In the early years of the Fourth Republic, I incurred the displeasure of a very good friend, Alhaji Huudu Yahaya, when I criticised the government for retaining him as a Minister of State when he had been elected General Secretary of the National Democratic Congress (NDC).  I am of the conviction that there is the need to distinguish government from party. To keep a party executive in state employment is to compel the state to finance the operations of a political party. 

One of the legacies, dysfunctional though, that  Prof. J.E.A. Mills bequeathed is the  number of party executive officers appointed as presidential staffers, with no defined roles in government but with publicly paid-up employment to work full time for a party. It seems the NDC has formalised the situation with the expansion of its delegates list to include presidential staffers. The NDC has moved a step further by making ambassadors delegates of the party. 

How on earth can ambassadors be made delegates of a political party? But in our case, even some members of the Council of State do not wink when they are charged to represent the President where some of them present highly contestable partisan positions.

At the NDC congress in Kumasi, the master of ceremonies (MC) went as far as introducing the director of state protocol as one of the dignitaries. If he had to be there because the President was there, should he be introduced? We must all rethink the political history we are charting and do the right things at all times rather than making political mistakes which are condemned but repeated to be condemned depending on which political party is in government.

Needless advocates

Then also were the needless advocacy made by Chief Executive Officer of the National Petroleum Authority Mr Moses Asaga and Mr Senyo Horsi of the Bulk Oil Distribution Companies that because the government had incurred debts, the windfall from crude oil prices should not be passed on to the people. The natural question is, when did the two bodies become debt-collection agencies for the state or realise that Ghanaians had to contribute to salvage the government from the economic mess? 

When the bulk oil distributors created artificial shortage of fuel products to the compel government to pay them, were they informed by the national interest or their profit? When the NPA proclaimed its independence, was that done sycophantically to government because the government did not want to be associated with spiralling fuel price hikes or in the interest of the people?

Those who are privileged to be appointed to manage public institutions, where they lack the capacity to strengthen the independence and autonomy of such institutions, must not surrender and mortgage the power and authority of such institutions to government. We need to learn from the example of Dr Kwesi Botchwey and the Ghana Gas Company. 

Whilst Dr Botchwey admits that the board was appointed by the government, he, nevertheless, maintains that there must be procedure to deal with matters that are consistent with good corporate governance practices.

That is the same measure of the Speaker of Parliament who was not at the NDC congress in Kumasi. Though the Speaker came from a political organisation, the obligations imposed on him transcend partisanship. Indeed that is the level of statesmanship that we demand from all those employed by the state.  Their primary loyalty and obligation must be with the state, not individuals. In that wise, the Speaker proved himself better than members of the Council of State who were present at the congress.

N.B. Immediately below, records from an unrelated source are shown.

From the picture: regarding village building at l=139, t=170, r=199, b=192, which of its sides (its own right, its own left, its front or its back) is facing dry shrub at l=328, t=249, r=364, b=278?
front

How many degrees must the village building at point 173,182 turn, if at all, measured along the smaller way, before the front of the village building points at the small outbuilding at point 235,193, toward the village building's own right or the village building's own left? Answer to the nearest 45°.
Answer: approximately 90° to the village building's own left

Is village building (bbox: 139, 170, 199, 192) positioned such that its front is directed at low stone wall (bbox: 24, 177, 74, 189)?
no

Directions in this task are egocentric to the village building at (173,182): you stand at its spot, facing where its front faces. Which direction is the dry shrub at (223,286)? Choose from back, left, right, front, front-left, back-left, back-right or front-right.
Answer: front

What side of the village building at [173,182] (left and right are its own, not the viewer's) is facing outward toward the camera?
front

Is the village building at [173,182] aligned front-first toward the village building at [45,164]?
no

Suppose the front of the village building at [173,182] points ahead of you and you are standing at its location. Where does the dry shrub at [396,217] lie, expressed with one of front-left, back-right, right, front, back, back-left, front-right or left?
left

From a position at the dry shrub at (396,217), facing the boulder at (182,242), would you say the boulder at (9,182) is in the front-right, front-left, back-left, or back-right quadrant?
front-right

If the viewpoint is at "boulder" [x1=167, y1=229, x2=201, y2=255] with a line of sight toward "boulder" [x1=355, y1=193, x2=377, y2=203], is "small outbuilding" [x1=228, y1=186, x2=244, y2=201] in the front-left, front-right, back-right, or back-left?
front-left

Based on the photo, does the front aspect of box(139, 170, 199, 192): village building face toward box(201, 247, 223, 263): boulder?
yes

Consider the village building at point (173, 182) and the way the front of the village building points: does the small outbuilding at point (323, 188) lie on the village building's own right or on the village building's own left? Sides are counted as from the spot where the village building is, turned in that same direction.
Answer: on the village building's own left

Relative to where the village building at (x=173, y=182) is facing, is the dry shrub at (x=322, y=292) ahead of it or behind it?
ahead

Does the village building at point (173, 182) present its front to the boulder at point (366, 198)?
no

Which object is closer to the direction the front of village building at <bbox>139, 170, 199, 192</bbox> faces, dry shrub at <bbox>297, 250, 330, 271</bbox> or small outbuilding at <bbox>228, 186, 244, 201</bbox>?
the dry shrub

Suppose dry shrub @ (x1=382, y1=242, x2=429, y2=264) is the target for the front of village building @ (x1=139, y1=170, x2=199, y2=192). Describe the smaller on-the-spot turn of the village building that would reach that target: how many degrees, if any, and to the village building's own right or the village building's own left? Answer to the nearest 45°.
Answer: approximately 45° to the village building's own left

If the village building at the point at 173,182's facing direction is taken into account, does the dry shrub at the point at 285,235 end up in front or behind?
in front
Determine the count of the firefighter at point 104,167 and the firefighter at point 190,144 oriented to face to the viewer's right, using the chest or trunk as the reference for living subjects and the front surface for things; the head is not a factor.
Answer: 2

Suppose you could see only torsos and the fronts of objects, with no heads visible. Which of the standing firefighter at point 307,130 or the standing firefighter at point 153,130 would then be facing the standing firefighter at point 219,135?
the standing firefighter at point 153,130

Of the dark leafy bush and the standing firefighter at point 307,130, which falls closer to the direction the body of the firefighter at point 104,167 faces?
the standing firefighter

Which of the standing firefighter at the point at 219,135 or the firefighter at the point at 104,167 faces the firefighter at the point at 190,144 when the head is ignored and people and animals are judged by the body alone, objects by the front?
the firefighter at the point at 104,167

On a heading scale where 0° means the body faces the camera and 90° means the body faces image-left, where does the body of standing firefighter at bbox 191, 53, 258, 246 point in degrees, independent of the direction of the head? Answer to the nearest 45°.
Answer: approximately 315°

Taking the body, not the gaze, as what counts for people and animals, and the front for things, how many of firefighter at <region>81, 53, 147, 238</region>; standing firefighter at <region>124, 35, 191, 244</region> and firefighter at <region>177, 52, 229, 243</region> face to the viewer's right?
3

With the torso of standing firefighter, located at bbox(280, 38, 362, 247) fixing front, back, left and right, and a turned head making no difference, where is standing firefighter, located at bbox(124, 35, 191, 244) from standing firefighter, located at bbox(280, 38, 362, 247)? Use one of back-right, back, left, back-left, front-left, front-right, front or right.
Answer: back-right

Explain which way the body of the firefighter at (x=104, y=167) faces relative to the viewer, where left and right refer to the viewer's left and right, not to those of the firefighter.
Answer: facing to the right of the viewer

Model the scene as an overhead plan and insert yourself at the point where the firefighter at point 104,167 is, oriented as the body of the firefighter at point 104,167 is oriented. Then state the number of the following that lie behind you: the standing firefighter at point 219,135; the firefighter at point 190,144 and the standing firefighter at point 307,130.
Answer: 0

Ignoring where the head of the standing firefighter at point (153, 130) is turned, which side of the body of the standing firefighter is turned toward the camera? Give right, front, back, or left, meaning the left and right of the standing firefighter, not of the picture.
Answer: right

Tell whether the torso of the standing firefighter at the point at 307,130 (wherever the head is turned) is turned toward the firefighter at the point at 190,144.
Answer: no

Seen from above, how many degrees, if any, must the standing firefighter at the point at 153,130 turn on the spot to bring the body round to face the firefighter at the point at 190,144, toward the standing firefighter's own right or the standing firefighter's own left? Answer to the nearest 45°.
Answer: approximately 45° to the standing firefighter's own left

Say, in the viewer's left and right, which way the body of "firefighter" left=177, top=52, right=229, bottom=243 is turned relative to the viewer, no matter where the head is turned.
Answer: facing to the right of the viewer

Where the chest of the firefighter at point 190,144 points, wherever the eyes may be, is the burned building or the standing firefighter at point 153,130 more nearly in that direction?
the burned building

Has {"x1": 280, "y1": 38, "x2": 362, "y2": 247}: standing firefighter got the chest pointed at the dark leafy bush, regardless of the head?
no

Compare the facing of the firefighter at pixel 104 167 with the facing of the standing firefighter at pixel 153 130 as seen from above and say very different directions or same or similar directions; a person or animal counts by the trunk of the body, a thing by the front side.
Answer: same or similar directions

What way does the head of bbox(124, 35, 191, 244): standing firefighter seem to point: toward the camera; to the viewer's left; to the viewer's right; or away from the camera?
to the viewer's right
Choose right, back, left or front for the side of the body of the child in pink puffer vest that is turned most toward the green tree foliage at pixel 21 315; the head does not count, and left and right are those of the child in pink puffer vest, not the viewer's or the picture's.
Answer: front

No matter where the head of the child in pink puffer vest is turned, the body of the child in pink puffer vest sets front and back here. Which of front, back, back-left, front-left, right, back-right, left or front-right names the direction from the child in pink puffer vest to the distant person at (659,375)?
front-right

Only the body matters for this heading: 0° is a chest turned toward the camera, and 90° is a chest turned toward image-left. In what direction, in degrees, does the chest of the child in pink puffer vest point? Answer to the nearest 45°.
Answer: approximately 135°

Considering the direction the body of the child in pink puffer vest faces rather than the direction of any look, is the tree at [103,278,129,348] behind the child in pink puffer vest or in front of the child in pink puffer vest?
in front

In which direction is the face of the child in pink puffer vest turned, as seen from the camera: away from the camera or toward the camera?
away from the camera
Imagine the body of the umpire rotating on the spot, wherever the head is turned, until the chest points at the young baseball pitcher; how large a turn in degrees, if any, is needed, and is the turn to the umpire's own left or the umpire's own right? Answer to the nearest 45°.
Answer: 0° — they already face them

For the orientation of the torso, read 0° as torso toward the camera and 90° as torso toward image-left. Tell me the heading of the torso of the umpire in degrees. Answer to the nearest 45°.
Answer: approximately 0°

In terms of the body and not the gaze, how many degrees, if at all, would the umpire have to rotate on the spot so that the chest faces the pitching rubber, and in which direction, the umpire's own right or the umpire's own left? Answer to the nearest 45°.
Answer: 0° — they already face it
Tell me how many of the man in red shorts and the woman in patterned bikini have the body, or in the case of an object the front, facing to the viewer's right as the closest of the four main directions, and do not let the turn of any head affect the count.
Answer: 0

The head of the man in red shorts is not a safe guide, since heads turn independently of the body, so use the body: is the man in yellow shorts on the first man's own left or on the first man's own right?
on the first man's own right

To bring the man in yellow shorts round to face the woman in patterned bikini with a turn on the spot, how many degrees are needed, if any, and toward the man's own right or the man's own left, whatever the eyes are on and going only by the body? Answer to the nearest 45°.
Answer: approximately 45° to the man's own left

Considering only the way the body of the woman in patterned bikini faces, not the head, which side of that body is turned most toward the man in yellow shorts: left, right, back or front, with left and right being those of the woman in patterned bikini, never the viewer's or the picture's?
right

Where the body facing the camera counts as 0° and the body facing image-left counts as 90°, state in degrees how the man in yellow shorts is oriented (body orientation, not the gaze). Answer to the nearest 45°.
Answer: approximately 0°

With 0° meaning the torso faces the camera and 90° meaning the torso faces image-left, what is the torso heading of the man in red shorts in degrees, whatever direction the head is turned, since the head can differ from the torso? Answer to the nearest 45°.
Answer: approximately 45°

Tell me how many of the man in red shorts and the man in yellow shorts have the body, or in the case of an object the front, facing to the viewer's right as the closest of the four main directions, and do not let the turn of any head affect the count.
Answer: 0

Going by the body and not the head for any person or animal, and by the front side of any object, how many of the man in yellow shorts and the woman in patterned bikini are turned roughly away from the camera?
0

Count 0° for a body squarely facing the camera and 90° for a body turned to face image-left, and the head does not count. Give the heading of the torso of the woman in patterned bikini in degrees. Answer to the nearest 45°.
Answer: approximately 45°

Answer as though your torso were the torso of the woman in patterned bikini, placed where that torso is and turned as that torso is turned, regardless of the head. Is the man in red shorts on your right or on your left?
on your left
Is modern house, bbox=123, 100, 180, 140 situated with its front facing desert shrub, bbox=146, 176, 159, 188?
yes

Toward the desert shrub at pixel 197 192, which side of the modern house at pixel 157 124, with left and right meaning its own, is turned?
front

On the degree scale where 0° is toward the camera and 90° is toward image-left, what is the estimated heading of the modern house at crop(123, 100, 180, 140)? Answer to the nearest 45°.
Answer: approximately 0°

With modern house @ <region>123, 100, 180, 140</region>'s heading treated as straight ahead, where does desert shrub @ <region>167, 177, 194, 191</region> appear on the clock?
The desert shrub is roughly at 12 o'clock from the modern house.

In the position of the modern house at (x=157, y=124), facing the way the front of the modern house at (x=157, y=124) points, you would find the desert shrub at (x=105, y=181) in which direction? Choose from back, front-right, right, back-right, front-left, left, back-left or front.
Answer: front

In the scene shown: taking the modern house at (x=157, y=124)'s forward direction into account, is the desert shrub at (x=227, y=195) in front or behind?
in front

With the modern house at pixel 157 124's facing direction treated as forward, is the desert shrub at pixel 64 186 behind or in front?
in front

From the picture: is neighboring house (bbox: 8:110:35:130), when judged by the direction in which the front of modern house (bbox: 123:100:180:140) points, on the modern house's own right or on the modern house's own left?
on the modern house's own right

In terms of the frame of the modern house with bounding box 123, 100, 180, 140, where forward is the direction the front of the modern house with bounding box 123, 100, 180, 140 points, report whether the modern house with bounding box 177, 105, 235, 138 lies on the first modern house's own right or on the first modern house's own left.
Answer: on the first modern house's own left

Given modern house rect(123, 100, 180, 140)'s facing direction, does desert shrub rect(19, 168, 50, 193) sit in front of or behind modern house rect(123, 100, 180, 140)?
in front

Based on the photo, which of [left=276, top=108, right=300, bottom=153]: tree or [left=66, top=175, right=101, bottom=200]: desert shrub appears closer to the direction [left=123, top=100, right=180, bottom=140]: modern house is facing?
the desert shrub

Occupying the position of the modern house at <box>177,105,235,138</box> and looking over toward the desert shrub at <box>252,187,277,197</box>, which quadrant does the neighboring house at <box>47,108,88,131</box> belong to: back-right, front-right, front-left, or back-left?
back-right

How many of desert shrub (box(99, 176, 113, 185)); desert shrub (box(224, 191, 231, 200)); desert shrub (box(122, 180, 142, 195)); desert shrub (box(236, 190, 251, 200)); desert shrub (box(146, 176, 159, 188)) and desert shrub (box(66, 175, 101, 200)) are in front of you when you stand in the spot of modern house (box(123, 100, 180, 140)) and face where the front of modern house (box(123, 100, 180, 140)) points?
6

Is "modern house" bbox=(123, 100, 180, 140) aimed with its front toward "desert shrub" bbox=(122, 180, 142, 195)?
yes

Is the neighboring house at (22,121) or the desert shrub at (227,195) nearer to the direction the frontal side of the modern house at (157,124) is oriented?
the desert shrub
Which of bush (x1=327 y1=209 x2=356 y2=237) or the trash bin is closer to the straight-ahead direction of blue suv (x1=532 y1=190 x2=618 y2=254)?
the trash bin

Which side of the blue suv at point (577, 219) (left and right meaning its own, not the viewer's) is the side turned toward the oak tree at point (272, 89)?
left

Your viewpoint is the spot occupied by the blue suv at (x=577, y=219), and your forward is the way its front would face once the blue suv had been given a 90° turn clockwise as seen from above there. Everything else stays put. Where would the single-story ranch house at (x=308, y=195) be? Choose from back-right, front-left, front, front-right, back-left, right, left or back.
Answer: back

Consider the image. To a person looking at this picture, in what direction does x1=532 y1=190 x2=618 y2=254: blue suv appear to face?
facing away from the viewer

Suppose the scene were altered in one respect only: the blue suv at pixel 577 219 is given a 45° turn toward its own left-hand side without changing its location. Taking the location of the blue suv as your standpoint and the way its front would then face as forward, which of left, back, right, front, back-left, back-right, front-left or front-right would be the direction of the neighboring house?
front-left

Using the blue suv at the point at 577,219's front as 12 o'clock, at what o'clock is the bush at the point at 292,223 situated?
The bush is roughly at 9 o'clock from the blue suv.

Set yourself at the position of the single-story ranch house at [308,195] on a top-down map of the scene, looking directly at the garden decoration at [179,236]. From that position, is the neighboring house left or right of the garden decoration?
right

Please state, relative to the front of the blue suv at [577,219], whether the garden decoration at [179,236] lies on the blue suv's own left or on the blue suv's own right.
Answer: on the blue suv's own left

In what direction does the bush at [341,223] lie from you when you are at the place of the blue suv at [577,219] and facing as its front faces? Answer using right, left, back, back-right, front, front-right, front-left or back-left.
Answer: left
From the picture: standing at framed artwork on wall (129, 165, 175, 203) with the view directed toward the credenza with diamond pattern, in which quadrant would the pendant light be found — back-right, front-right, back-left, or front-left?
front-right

As we begin a new year, we have to be open-minded and accommodating of all others, since the essence of democracy, as someone has noted, is not to accommodate the views we share but to tolerate and accommodate the views we detest.

We need to congratulate the NDC for having a peaceful and orderly congress, compared with the violence which dogged the election of the youth organiser, and especially the courage to expand the base of its electoral college.

 Welcome Comrade Kofi Portuphy, a long-time associate from the School of Performing Arts University of Ghana. We featured together in the drama production of Kwasi Adu Amankwaa, way back in 1980.